Ordered 4 x 500 ml cans of cavity wax and a 360 degree hose to get it in the nooks and crannys. 
I'll get it done next Sunday. 
Aiming to do all the box sections on the car and into any access holes i can find. 
If i do it all front to back, it should last the distance. 
Been many years since i chased rust on a car.


----------



## r_turner01 (Sep 12, 2018)

That is shocking i have to say, mine is brand new underneath but also never exposed to any form of winter.

Done 20 miles today to blow the cobwebs out as it was bone dry here, back back in the garage now as evening coming.

It reminds me very much of my previous MX5, was a 2006 and totally rust free, underneath was solid but my friend also bought a 2006, same colour, and very similar age, but his looked like a boat underneath compared to mine, appeared his had spent time in salty water where as mine was garaged, nothing to do with build quality, but quality of care of previous owner.

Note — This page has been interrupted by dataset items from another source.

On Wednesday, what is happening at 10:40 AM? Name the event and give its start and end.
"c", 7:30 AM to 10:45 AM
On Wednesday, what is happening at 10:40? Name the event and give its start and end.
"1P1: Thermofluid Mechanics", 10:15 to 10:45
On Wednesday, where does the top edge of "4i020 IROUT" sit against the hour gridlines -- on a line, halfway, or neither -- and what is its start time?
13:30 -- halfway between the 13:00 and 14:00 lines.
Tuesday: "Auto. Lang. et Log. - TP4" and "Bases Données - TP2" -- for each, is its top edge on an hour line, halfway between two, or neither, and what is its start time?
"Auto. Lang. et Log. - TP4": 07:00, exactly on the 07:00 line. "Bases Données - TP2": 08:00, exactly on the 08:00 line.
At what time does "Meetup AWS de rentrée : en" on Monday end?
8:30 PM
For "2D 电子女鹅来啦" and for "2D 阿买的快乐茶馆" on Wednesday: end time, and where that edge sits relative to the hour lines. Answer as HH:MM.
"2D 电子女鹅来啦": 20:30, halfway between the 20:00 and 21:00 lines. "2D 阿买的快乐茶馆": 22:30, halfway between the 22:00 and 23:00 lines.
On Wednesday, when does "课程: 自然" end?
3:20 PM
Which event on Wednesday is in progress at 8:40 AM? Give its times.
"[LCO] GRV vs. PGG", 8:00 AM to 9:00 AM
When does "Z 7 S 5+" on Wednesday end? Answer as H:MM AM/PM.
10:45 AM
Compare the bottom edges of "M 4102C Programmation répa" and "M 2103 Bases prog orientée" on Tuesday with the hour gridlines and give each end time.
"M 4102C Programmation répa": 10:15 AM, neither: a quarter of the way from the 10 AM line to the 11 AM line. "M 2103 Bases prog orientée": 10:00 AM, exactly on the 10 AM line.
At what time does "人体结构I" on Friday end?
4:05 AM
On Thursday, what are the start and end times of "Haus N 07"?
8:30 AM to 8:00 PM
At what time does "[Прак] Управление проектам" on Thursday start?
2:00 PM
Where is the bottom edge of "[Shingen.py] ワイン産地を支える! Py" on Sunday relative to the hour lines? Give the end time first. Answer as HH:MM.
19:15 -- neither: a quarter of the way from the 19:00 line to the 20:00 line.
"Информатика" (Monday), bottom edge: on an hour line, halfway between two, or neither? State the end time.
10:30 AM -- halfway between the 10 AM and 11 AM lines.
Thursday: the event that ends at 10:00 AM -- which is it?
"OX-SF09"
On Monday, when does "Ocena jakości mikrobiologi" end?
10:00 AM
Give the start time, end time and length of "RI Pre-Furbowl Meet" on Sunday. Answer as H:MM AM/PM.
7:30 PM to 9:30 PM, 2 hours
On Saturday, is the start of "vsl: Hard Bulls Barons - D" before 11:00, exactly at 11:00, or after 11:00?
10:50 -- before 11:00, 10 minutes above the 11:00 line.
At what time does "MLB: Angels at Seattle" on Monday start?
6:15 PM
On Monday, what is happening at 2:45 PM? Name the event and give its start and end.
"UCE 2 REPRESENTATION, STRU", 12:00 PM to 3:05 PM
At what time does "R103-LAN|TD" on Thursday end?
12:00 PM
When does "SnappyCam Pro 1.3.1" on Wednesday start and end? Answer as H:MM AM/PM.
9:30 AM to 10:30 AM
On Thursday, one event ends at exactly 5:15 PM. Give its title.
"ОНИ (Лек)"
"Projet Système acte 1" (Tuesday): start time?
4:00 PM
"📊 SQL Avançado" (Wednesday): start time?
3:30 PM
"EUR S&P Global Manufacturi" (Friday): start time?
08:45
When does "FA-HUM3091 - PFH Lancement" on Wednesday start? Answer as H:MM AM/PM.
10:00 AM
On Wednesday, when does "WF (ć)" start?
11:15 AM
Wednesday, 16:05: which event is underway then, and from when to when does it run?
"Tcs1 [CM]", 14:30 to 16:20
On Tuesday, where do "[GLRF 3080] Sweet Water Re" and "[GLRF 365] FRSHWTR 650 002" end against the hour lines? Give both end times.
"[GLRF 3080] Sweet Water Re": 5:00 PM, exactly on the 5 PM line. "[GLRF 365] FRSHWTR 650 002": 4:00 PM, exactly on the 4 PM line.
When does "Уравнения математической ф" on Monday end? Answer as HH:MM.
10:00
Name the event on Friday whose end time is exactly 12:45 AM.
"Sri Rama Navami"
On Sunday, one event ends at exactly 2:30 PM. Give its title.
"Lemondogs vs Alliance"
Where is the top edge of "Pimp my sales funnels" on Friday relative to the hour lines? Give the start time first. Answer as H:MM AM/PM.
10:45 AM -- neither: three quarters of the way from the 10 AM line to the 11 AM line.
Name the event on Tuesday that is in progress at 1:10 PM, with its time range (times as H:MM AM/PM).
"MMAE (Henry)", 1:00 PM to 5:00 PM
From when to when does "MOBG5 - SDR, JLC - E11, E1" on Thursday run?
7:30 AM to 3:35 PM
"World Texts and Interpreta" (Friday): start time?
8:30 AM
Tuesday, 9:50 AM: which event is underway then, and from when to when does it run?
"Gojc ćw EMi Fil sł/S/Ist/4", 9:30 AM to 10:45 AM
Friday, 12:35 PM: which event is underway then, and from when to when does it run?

I also had the whole car sealed underneath, I will at some point do same with this as its good practice, seems like you have got a grip of the situation and now can relax


----------



## grantlack (Aug 3, 2017)

I see undercarriages like this all the time in the midwestern US. mine isn't great either, but not quite this bad- mostly confined to the bolts, subframe, and maybe one spot on the body itself. typically that's a byproduct of long winters, aggressive road salting, and outdoor storage, but the first two seem unlikely contributors for your lot. waiting for my rear suspension nut/bolt order to be fulfilled, and replacing all my rusty hardware after this winter is up.


----------



## TT-driver (Sep 14, 2010)

On mine it wasn't as badly rusted as seen on the posted pictures. But that's because I applied anti rust spray wax a couple of years ago. There were at least 30 spots of rust on an otherwise perfectly clean surface. Even hand cleaning the underside of the car annually couldn't prevent this rust.
But one has to be aware: this area of the car is steel. And it's literally only covered in primer. In a hybrid aluminium/steel construction the steel part is always more susceptible to rust. The bottom of the TT being perfect proof of that.

Anyone who wants to keep his or her TT pristine needs to add a couple of layers of paint to properly protect this steel section. In those cases I prefer paint. It doesn't hide anything, is easier to clean and looks factory original when done right. Also should any rust develop it's visible. Underbody coating may hide rust until the point where rust has perforated the metal.


----------



## pdk42 (Apr 23, 2018)

Crikey - I'm afraid to look at mine now!


----------



## happychappy (Feb 9, 2015)

Just got in from the garage and it's not brilliant news. :x

It's nowhere as near as bad as the OPs car, but it's worse than I thought.

I will spruce it up this year, but next year the subframe is coming off for a total refurb.

Why on earth did Audi make such a great job of the front end and neglect the rear?

Is it a weight/balance thing?


----------



## trev1964 (Oct 10, 2018)

It's a definite weak spot i think. 
Steel with hardly any protection. 
Thing is, if you have no reason to go under there, you could easily miss it. 
I only noticed it cos i was swapping front wheels to back and was under there with trolley jack and axle stand.


----------



## happychappy (Feb 9, 2015)

Totally agree, I could see that a couple of parts were a bit groggy when I removed the rear wheels.

It's only since I went under it this morning that I realised it was worse than I initially thought.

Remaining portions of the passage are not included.